Il Ministero dell’Economia e delle Finanze, tramite l’Avvocatura distrettuale dello Stato di Palermo, ha impugnato la decisione, sostenendo che:
la Corte d’Appello non aveva adeguatamente valutato la colpa grave dell’imputato
le indagini avevano evidenziato intercettazioni che lo citavano come parte dell’organizzazione.
l’imputato era stato arrestato in flagranza mentre coltivava 104 piante di cannabis, per un totale di 6 kg e 250 grammi di marijuana.
era stato condannato in un procedimento separato per violazione dell’art. 73 DPR 309/90, relativo al reato fine del delitto associativo per cui era stato assolto.
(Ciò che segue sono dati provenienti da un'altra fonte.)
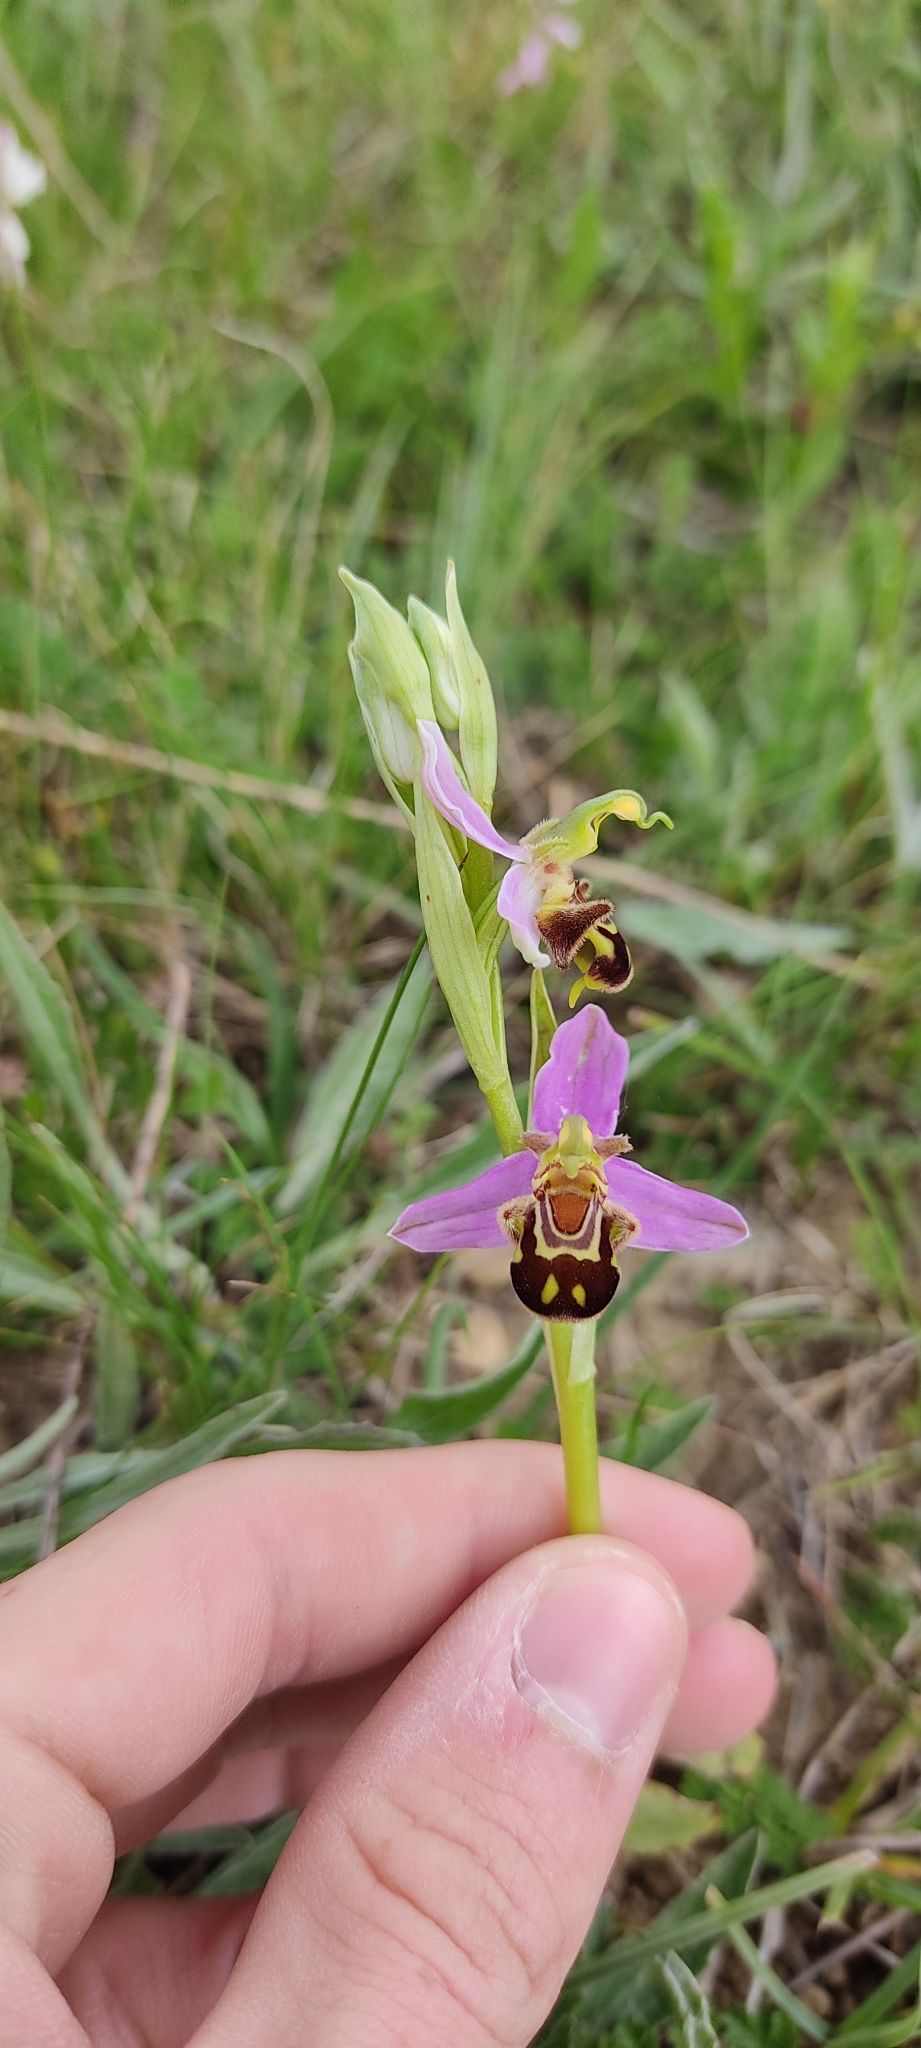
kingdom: Plantae
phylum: Tracheophyta
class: Liliopsida
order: Asparagales
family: Orchidaceae
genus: Ophrys
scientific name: Ophrys apifera
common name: Bee orchid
ll giudice della riparazione aveva omesso di valutare elementi fondamentali
Il fatto che l’imputato avesse collaborato con i coindagati e avesse svolto attività di manutenzione del terreno per il gruppo criminale.
L’acquisto di semi di cannabis per conto dei coindagati, comportamento che sarebbe stato rilevante per dimostrare una sua responsabilità colposa nell’adozione della misura cautelare.
La Procura Generale ha chiesto l’annullamento con rinvio, mentre la difesa dell’imputato ha depositato memoria per il rigetto del ricorso.
Il principio di diritto
La Suprema Corte ha accolto il ricorso del Ministero, stabilendo che:
Il giudice della riparazione deve valutare autonomamente la colpa grave dell’interessato
Il diritto all’indennizzo non è automatico, ma richiede che l’imputato non abbia concorso, con dolo o colpa grave, a determinare la propria detenzione.
Il giudice deve verificare se il comportamento dell’interessato abbia creato una falsa apparenza di illiceità, anche in presenza di un errore dell’autorità giudiziaria (Sez. U, n. 34559/2002, De Benedictis).
L’assoluzione nel merito non esclude automaticamente la colpa grave
Il procedimento per ingiusta detenzione è autonomo rispetto al giudizio penale e deve basarsi su una valutazione specifica del comportamento dell’interessato.
La Cassazione ha ribadito che anche un comportamento imprudente o negligente può giustificare l’esclusione dell’indennizzo.
Il giudice deve considerare tutti gli elementi probatori, anche quelli non esclusi in sede penale
Nel caso in esame, la Corte d’Appello non aveva esaminato in modo autonomo le intercettazioni e le circostanze che indicavano la sua vicinanza al gruppo criminale.
Il compendio indiziario non era stato dichiarato inutilizzabile, e quindi il giudice della riparazione avrebbe dovuto valutarlo nel merito per stabilire se l’interessato avesse contribuito alla propria detenzione.
L’omissione di una motivazione adeguata sulla colpa grave comporta l’annullamento della decisione
La Corte d’Appello aveva adottato una motivazione contraddittoria, affermando da un lato che gli indizi contro l’imputato erano significativi, ma dall’altro riconoscendogli comunque il diritto all’indennizzo senza una spiegazione adeguata.
La Cassazione ha quindi annullato la decisione con rinvio per un nuovo esame della colpa grave.
Conclusioni
La sentenza in esame ha affermato che:
L’assoluzione non garantisce automaticamente il diritto all’indennizzo, che va valutato caso per caso in base alla condotta dell’interessato.
Il giudice della riparazione deve analizzare tutti gli elementi probatori, anche quelli non dichiarati inutilizzabili in sede penale, per verificare se l’imputato abbia contribuito alla falsa apparenza di colpevolezza.
La mancanza di una motivazione chiara sulla colpa grave comporta l’annullamento della decisione, poiché si tratta di un requisito fondamentale per il riconoscimento dell’indennizzo.
L’eventuale coinvolgimento dell’imputato in un contesto criminale può incidere sulla valutazione della colpa grave, anche se il reato principale è stato escluso in sede di merito.